Non so cos'abbia voluto dire. Il consiglio è eletto dai settori, ma i programmi ci vogliono, eccome. Aderire alla cooperazione significa condividerne i principi, ma poi questa visione va declinata nella pratica. Bene, è qui che si mostrano le differenze. Come applicare nel concreto i principi, questo è un programma.

Il suo qual è?

Non ho verità in tasca. Propongo dei punti di discussione per rivitalizzare – siamo prigionieri del tran tran burocratico – il movimento prima di tutto nella sua anima, poi verso l'esterno. Sul fatto che la cooperazione abbia bisogno di più partecipazione, di rinvigorire il senso d'appartenenza, siamo tutti d'accordo. Come? Puntando anzitutto sulla responsabilità del singolo socio, della singola cooperativa. Facendo formazione, ma soprattutto coltivando la responsabilità: nel seguire la vita della propria impresa, nello scegliere amministratori adatti, nel discutere le scelte fatte. Non ci possono essere soci che cadono dalle nuvole quando le cose non vanno bene: la responsabilità è al fondamento dell'agire mutualistico.

Una visione etica...

Certo. La cooperazione è un modello sociale ed economico che ha l'ambizione di essere migliore del liberalismo i cui guai stiamo sopportando. Ed ha bisogno di impegno per essere credibile.

Cominciando da cosa?

Primo: i soci vanno coinvolti, debbono riscoprire il gusto della democrazia diretta. Poi accanto al buon lavoro svolto dai Consorzi, vanno rafforzati gli organismi dei settori che hanno bisogno urgente di consulenze specifiche, di ricerca di sinergie, di elaborare strategie comuni.
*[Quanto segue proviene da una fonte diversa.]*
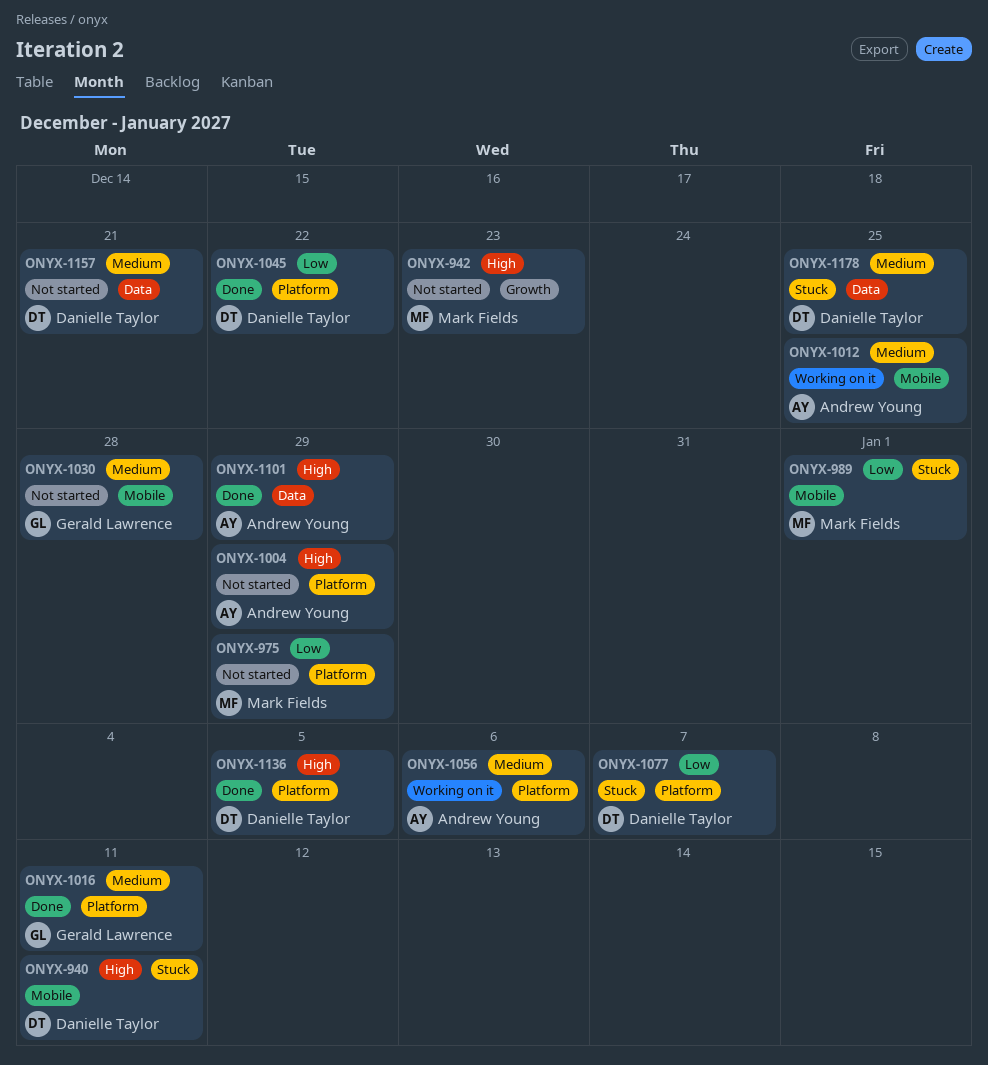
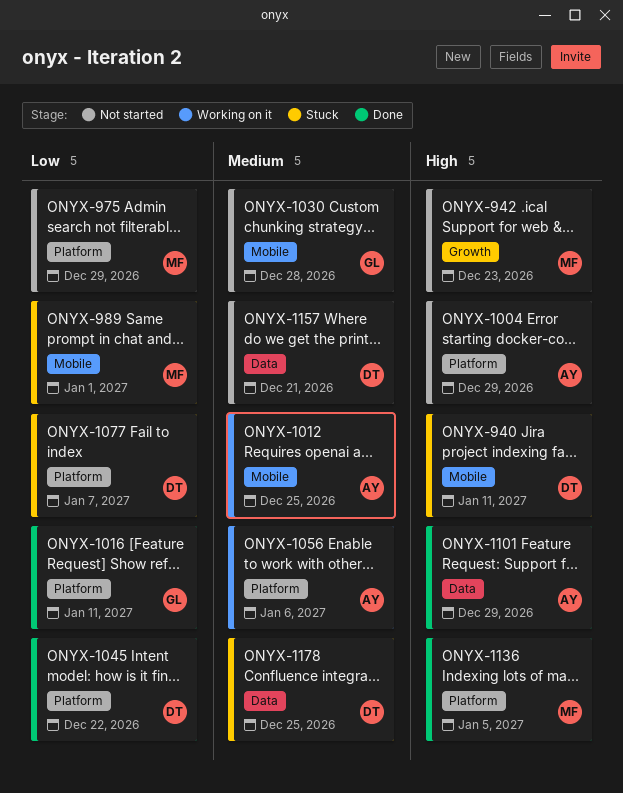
ONYX-1016, priority: Medium -> Low
ONYX-1136, owner: Danielle Taylor -> Mark Fields

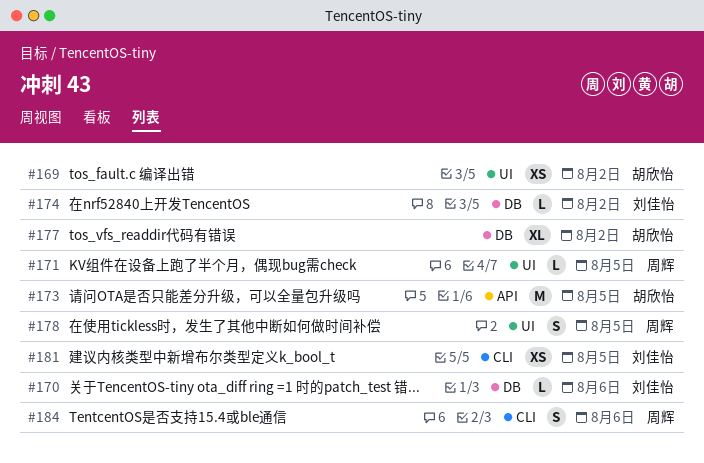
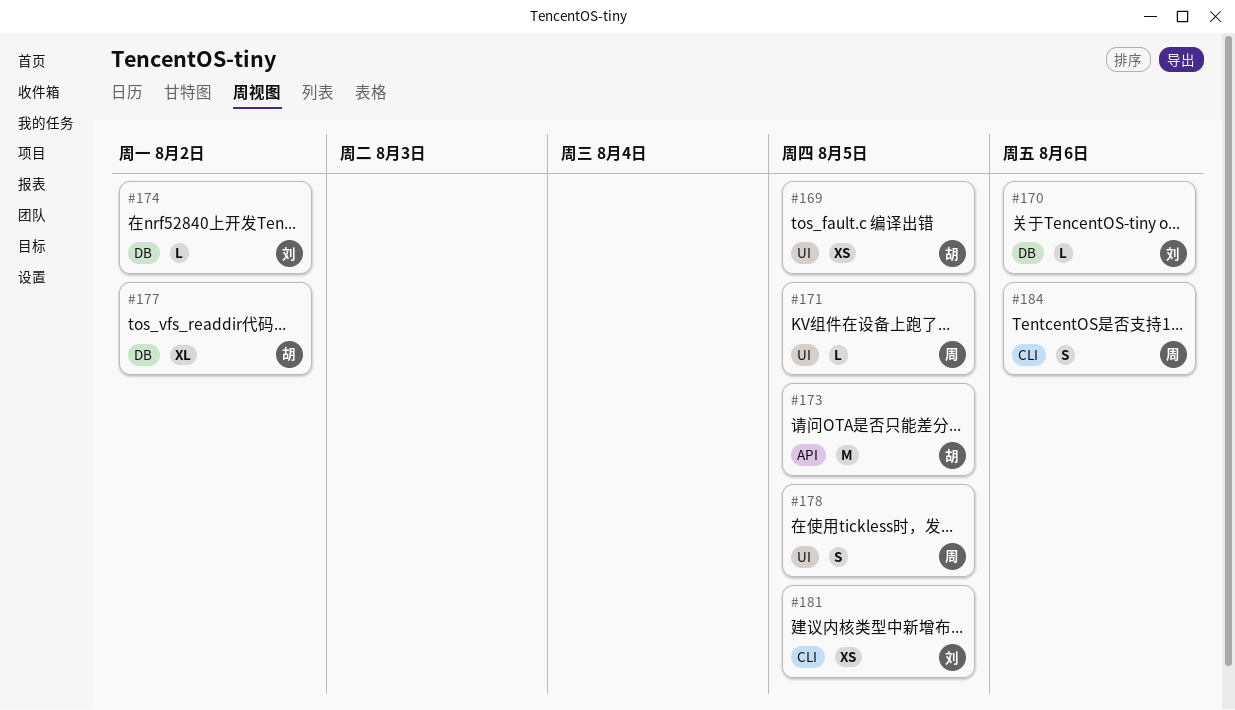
#169, due: Aug 2 -> Aug 5

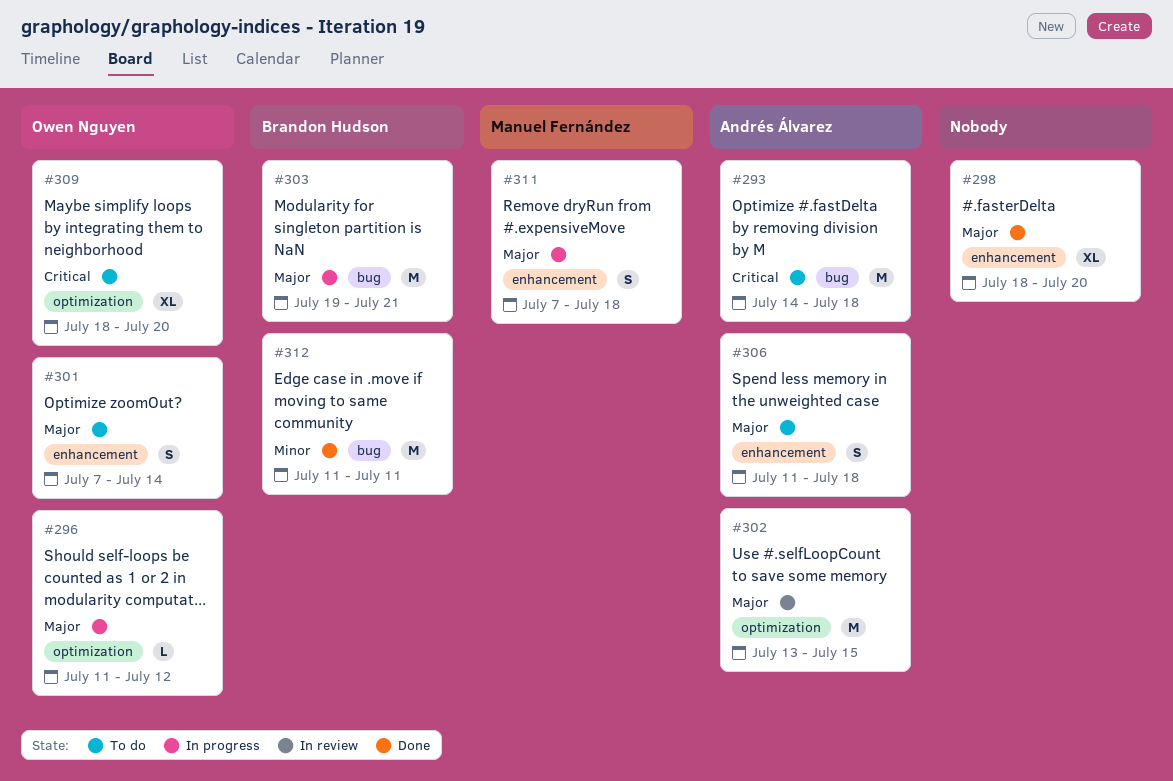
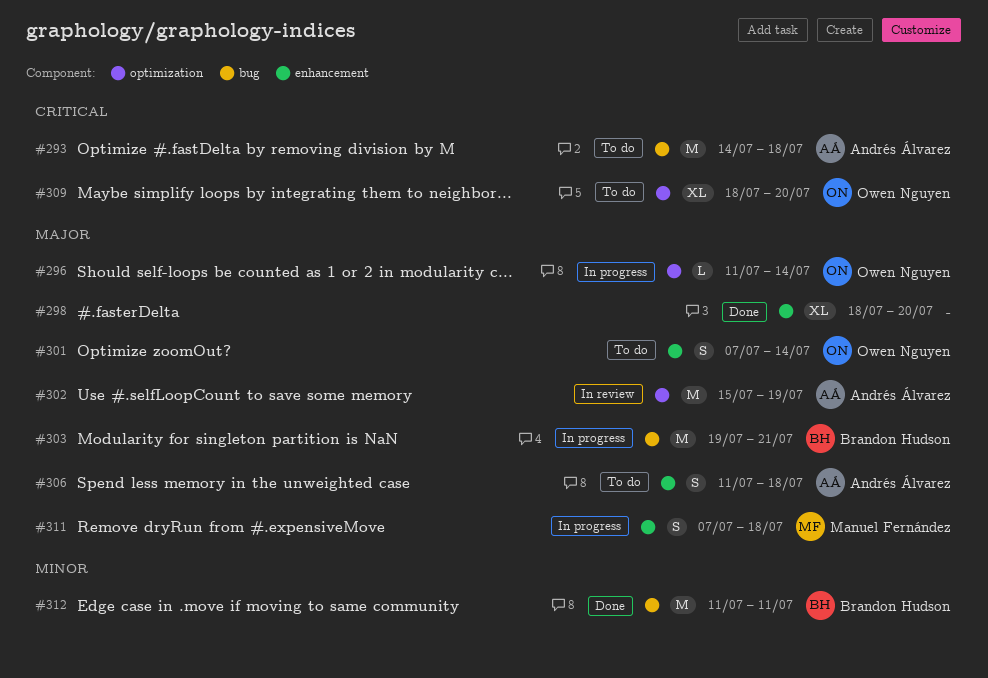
#296, due: Jul 12 -> Jul 14
#302, start: Jul 13 -> Jul 15
#302, due: Jul 15 -> Jul 19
E' una responsabilità che abbiamo nei confronti di tutto il Trentino: rappresentiamo il 90% dell'agricoltura, il 60% del credito, il 30 e più del commercio alimentare, presenti dove nessun privato si sognerebbe mai di aprire un negozio, una fetta sempre più importante delle imprese di produzione e servizi con i relativi occupati.

Ed ora arriviamo al 6° piano, quello della presidenza...

Gli uffici di staff hanno bisogno di una rivisitazione, ci sono esperienze e professionalità che forse troverebbero miglior impiego nel rilancio di settori. Credo che sia necessario rifocalizzare le priorità strategiche e riorganizzare la Federazione. Le professionalità ci sono, vanno valorizzate. Questo è il mio programma. Su questo vorrei potermi confrontare.